La mia mente vaglia una decina di risposte taglienti che possano distruggere il suo entusiasmo, da “In ogni caso anche a voler parlare non avreste nulla da dirvi” a “Non vi sarete mai parlati allora” fino a “Non sapevo che ti drogassi”. Ma alla fine sono sempre troppo buono e le scarto tutte. Accetto la canna che mi passa.
“Mi fa piacere che tu sia tornato” mi dice.
“Grazie. Peccato stia a Shanghai” rispondo.
Lei storta la bocca con quel suo modo particolare: “Ci sono stata una volta, a Shanghai. Non è la città per me”
Almeno su questo, siamo ancora d’accordo.

2006-11-01

La Teoria della Prospettiva

Una delle cose in assoluto più irritanti della Cina è la generale incapacità della popolazione locale di deambulare in maniera coerente, che siano a piedi o su un mezzo di locomozione. Andate in un centro commerciale, in un aeroporto, in una strada gremita: troverete gente che vi urta costantemente, gente che si ferma di colpo per guardare il cellulare nonostante abbia una fila interminabile dietro di sé, gente che spinge nonostante abbia una fila interminabile davanti a sé, gente con le borse che non bada minimamente all’urto di queste contro gli astanti. La situazione è replicata pressoché uguale nel traffico: in particolare, i cinesi sembrano avere serie difficoltà nell’evitare gli oggetti in movimento. Esempio: state attraversando la strada sulle strisce e una bicicletta vi viene incontro da destra. Un ciclista normale ha a disposizione due possibilità: 1) aggirare il pedone a sinistra; 2) frenare. I cinesi ne considerano una terza: aggirare il pedone a destra, accelerando e tagliandogli la strada, infilandosi tra lui e il marciapiede più vicino. Di fatto la possibilità viene considerata ma la decisione non viene presa. E quindi, mentre il ciclista cerca di trovare l’opzione migliore tra le tre, potete leggere il panico nei suoi occhi e lo vedete agitare convulsamente il manubrio, che immancabilmente vi punta o vi centra; che voi stiate fermi o scappiate in qualunque direzione quella bicicletta è come un missile a guida di calore, non c’è scampo, a meno di gettarsi a lato l’ultimo secondo, come nei film quando il cattivo spara al buono. Nel caso il cinese vi centri, tipicamente casca rovinosamente, quindi si alza e vi guarda come a dire “E’ colpa tua” e se ne va senza scusarsi.

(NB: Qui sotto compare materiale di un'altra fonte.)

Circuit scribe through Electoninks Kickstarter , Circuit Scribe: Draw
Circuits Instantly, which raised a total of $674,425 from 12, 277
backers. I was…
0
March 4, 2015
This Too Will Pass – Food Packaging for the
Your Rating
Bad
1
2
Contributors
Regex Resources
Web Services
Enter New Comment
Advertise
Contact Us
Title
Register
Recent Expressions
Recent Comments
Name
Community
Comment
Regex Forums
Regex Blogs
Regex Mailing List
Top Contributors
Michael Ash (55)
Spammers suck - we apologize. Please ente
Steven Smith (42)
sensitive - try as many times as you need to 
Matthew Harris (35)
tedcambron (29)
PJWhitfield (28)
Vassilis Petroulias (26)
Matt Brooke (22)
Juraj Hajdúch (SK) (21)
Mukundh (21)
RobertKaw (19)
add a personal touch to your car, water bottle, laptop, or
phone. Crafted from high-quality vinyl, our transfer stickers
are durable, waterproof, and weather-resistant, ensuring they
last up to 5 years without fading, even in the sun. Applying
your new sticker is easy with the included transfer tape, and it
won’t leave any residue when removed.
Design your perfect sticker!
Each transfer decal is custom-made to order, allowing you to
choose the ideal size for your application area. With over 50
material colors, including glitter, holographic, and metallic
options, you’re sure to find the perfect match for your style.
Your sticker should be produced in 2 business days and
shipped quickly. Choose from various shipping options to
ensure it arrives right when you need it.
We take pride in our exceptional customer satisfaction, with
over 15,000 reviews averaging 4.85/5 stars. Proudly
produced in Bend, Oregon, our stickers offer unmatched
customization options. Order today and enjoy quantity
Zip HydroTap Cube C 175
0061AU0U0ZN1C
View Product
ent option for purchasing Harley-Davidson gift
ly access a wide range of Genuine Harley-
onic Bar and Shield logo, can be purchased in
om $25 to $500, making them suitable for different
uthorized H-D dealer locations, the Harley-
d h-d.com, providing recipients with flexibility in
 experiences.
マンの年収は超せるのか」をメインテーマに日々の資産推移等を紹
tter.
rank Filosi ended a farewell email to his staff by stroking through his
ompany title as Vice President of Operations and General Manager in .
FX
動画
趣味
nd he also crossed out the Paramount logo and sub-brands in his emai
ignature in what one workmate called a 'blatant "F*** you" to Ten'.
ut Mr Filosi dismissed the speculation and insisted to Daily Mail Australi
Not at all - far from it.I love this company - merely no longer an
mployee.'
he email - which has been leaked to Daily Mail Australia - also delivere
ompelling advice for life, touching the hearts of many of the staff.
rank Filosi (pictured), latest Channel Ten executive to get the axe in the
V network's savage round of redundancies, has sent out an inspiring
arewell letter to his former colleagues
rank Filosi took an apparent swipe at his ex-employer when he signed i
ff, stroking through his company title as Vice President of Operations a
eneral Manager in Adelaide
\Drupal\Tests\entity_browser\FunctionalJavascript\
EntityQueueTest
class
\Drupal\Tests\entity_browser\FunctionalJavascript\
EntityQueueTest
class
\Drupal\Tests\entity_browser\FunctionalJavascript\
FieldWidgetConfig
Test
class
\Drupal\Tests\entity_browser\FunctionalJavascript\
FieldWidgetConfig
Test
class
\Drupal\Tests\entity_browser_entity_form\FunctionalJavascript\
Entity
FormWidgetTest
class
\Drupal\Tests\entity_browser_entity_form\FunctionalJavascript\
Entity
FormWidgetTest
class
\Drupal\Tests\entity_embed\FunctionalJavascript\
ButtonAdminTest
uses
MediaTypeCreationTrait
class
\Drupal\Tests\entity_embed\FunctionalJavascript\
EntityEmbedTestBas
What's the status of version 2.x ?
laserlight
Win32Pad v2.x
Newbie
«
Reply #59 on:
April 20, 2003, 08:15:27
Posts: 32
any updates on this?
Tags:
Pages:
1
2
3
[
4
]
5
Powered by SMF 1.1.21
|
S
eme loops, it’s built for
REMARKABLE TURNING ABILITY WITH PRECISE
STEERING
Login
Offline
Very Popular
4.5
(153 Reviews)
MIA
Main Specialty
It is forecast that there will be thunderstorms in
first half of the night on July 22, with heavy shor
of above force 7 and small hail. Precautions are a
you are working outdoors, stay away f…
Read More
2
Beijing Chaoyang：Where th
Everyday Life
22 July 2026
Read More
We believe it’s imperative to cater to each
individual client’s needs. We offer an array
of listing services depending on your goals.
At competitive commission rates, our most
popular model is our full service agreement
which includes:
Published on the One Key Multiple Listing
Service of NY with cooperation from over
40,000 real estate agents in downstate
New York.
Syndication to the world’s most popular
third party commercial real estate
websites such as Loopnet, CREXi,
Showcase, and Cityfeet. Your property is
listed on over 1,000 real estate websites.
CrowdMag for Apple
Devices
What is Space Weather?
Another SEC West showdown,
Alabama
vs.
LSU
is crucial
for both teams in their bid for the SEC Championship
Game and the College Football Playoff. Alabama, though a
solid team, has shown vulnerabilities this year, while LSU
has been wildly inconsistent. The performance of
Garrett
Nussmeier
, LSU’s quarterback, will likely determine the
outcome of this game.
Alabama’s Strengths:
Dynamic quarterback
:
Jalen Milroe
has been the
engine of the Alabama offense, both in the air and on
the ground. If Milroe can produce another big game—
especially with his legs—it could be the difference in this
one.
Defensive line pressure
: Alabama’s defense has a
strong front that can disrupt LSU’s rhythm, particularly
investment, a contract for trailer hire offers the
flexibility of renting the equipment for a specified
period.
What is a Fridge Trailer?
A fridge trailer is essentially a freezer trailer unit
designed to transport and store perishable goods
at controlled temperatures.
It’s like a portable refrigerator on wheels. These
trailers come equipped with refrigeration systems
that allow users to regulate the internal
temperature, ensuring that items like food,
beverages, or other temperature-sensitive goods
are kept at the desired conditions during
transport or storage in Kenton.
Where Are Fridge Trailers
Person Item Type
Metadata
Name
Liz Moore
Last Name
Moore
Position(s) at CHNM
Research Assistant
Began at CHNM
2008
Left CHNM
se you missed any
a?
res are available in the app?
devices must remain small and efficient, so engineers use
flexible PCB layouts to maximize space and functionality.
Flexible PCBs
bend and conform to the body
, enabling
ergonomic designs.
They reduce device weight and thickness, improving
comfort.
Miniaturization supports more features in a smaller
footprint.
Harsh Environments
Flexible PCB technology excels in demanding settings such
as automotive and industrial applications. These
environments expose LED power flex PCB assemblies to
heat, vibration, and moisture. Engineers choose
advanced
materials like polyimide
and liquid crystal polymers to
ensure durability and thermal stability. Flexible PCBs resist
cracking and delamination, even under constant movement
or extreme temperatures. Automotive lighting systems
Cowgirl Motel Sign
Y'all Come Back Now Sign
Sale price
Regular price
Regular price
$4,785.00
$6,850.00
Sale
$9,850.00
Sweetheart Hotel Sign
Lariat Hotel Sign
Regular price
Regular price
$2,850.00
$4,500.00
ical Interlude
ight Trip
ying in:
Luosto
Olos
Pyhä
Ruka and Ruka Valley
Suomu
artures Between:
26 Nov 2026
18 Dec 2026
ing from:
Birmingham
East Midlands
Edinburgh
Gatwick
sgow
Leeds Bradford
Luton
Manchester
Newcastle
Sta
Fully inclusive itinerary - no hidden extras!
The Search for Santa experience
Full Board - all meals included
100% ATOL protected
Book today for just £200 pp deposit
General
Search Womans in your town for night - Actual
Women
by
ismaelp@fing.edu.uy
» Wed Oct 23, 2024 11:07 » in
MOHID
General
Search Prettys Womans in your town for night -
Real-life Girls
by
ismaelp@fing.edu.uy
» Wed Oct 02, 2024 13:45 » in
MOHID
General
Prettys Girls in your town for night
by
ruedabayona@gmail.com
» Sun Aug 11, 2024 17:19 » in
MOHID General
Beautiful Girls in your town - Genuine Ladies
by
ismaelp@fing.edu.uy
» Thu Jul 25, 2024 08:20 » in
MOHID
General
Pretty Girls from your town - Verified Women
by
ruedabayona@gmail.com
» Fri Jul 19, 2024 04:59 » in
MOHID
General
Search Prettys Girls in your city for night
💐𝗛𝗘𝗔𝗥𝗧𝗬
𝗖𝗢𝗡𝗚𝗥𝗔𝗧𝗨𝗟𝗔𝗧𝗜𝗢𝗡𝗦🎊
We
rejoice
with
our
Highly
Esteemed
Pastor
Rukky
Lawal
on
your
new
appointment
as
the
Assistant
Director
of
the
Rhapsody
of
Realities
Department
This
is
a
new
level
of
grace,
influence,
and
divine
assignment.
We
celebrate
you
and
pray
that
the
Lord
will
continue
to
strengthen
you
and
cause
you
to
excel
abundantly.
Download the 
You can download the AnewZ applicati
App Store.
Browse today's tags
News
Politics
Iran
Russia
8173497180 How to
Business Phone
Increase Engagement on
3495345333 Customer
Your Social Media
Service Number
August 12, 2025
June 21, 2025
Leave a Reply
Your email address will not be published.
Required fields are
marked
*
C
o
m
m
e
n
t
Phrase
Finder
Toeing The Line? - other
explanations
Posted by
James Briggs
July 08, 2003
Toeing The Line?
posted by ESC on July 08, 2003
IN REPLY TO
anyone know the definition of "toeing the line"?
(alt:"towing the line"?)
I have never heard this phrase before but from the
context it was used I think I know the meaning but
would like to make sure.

Da qui nasce la Teoria della Prospettiva che tenta di mettere ordine logico in questa faccenda. La Teoria sostiene che gran parte dei cinesi devono in qualche modo avere un problema ottico o cerebrale che impedisce loro di assorbire ed elaborare velocemente le informazioni spaziali. Questa situazione non è generalizzata, tuttavia molto molto comune.
Le basi di questa teoria sono qui di seguito riassunte:
a) come prima esposto, in media i cinesi non sanno muoversi in uno spazio con altri oggetti in movimento senza andare a sbattere;
b) nonostante siano una delle più grandi civiltà della storia, dal punto di vista architettonico e scultoreo non hanno lasciato granché a parte un muro di mattoni lungo lungo e delle torri di legno con la base larga e il tetto stretto, e anche oggi i grattacieli belli li hanno tutti progettati gli stranieri;
c) nessun cinese apparentemente è in grado di capire una mappa bidimensionale e relazionarla con la realtà (provate a mostrare una mappa urbana a un tassista e ve ne accorgerete);
d) il codice stradale cinese, con la svolta libera a destra, la corsia di inversione a destra di quella per la svolta a sinistra, e il sorpasso libero su entrambi i lati è in ovvio conflitto con la geometria euclidea.

La Teoria, pur coraggiosa, è effettivamente efficace nello spiegare una serie di fenomeni altrimenti misteriosi. Attendiamo la reazione della comunità scientifica a riguardo.